Na última terça-feira, dia 27 de dezembro de 2022, o chefe adjunto do Departamento de Estatísticas do Banco Central do Brasil – BCB, Renato Baldini, declarou que os números do novo empréstimo consignado para os trabalhadores do setor privado revelam que a modalidade para os cidadãos beneficiários do programa Auxílio Brasilpraticamente desapareceram” no mês de novembro, após o ‘estouro’ que foi percebido no mês de outubro.

De acordo com as informações da Nota de Crédito do mês de novembro, que foi divulgada na última terça pelo Banco Central – BC, as concessões do empréstimo consignado para os trabalhadores do setor privado caíram 76,3% em novembro em relação ao mês de outubro, para R$ 1,596 bilhão de reais, voltando ao padrão dos meses anteriores ao mês de outubro, que foi quando as contratações alcançaram o patamar de R$ 6,738 bilhões de reais.

De acordo com as palavras de Renato Baldini: “Houve um movimento muito grande dessas concessões em outubro, mas elas praticamente desapareceram em novembro”.

Além disso, Baldini ainda afirmou que, devido ao movimento atípico, tudo indica que isso se deve à modalidade do empréstimo consignado do Auxílio Brasil.

Empréstimo Consignado do Auxílio Brasil

Ainda na entrevista sobre os dados do mês de outubro, o chefe do departamento de Estatísticas, Fernando Rocha, afirmou que a alta de R$ 5 bilhões de reais nessa modalidade do empréstimo consignado, do mês de setembro para outubro, se devia ao empréstimo consignado direcionado para os beneficiários do programa social de distribuição de renda do Governo Federal.

A nova modalidade do empréstimo consignado foi aprovada pelo Congresso Nacional, mas é rodeada de polêmicas. Isso vem acontecendo por que os especialistas em Economia defendem que ela tende a aumentar a vulnerabilidade social e econômica dos grupos da população atendida, que já vivem em uma situação financeira complicada.

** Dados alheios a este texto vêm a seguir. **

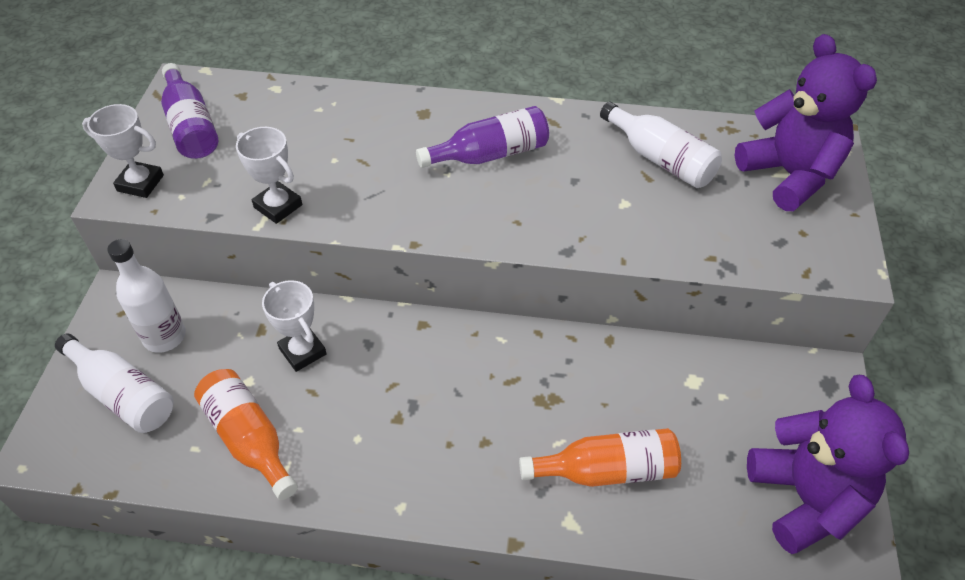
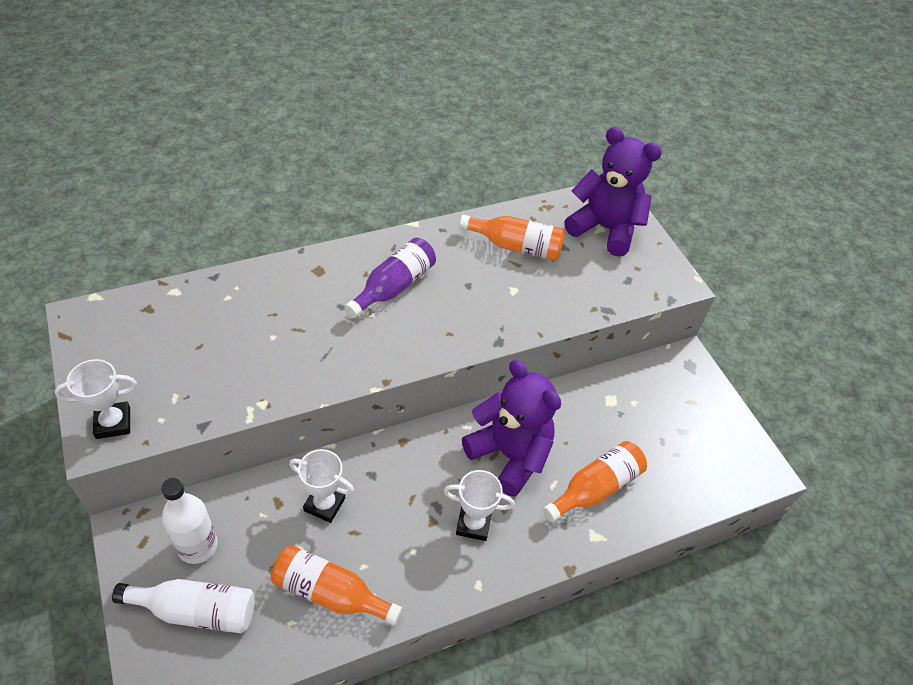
camera: 35 degrees left, 0 degrees up
(191, 126) = (121, 353): purple bottle -> none
(278, 206) = (254, 394): white trophy -> white trophy (473, 524)
(660, 159) = (516, 246): white bottle -> orange bottle
(806, 498) = (719, 448): purple teddy bear -> purple teddy bear (509, 455)

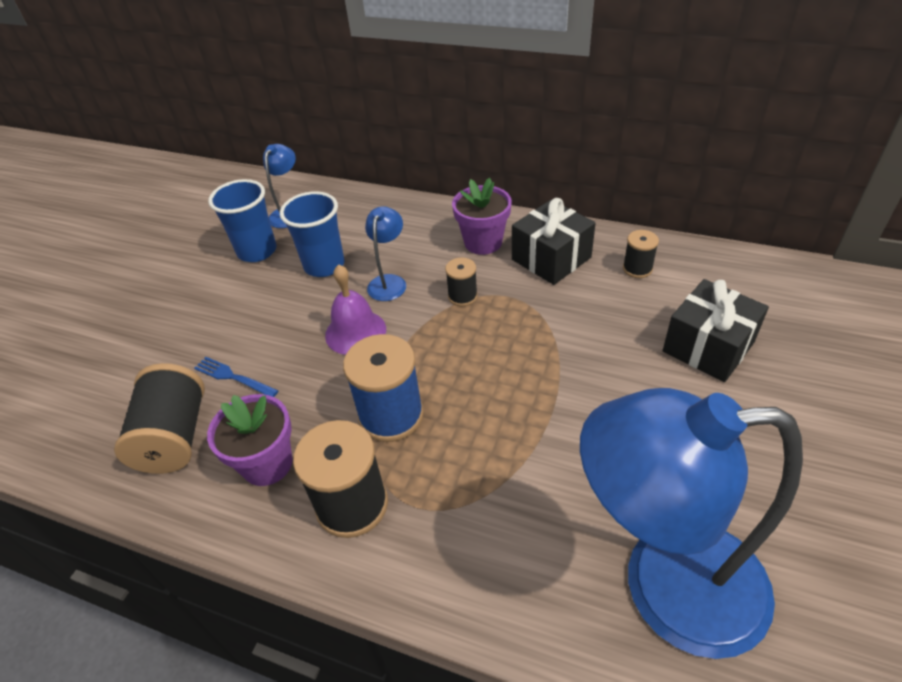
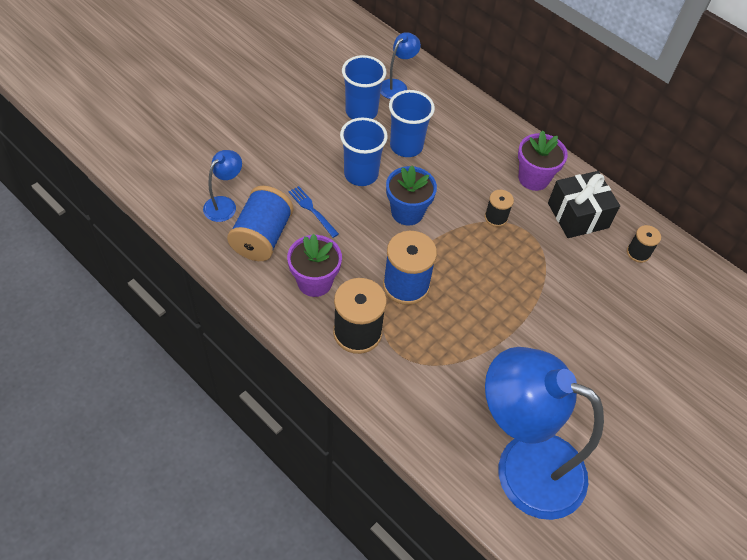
camera: 15 degrees right, 10 degrees up
(175, 437) = (262, 237): black spool -> blue spool
(281, 314) = (361, 174): none -> blue cup
(355, 332) = (407, 212): purple bell -> blue flower pot
(389, 282) = (448, 182): blue lamp -> blue lamp (224, 204)
(708, 347) = (650, 336): black gift -> none

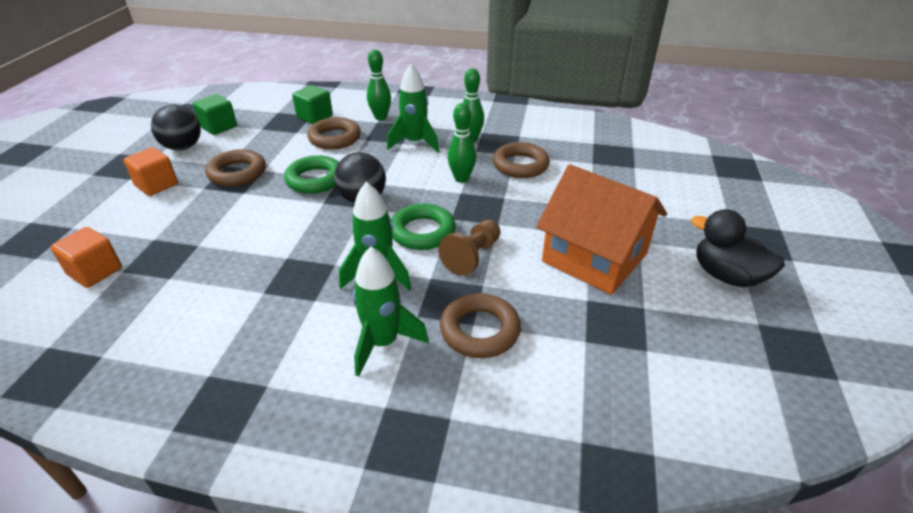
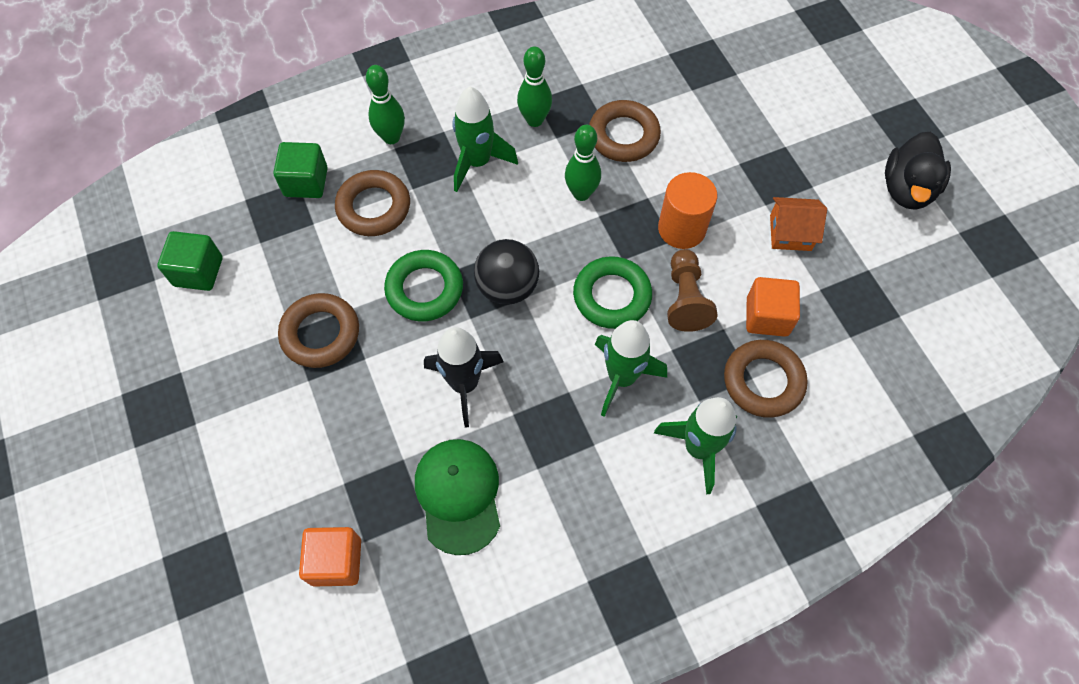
camera: 35 degrees left, 25 degrees up
(156, 185) = (244, 411): orange cube -> orange cube (767, 316)
(183, 147) = (196, 334): black ball -> none
(201, 279) = (458, 495): none -> green cap
(279, 229) = (464, 384): none -> black rocket
(511, 221) = (681, 229): none -> orange cylinder
(594, 258) = (790, 233): orange house -> orange house, size x0.47
(726, 276) = (907, 189): black duck -> black duck turned 75 degrees counterclockwise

Dentre os grandes bancos e instituições financeiras de grande porte, apenas a Caixa Econômica Federal (CEF) lançou a oferta da nova linha de crédito, em meados do mês de outubro, entre o primeiro e o segundo turno das eleições presidenciais em que o presidente Jair Bolsonaro (PL) tentava a sua reeleição, mas não saiu vitorioso.

Logo nos primeiros dias da nova modalidade de crédito, a Caixa Econômica Federal foi surpreendida com a alta demanda dos beneficiários do programa Auxílio Brasil. Contudo, logo depois, desacelerou os desembolsos em meio aos questionamentos sobre os níveis de capital do banco após atingir concessões recordes nesse ano, sem que a captação de recursos pudesse acompanhar na mesma velocidade. Porém, nesse sentido, a alta cúpula da Caixa Econômica destaca que o banco está cumprindo, de forma rigorosa, com a estratégia que foi aprovada e que, no momento atual de transição de governo no Palácio do Planalto, há uma queda natural nesses números.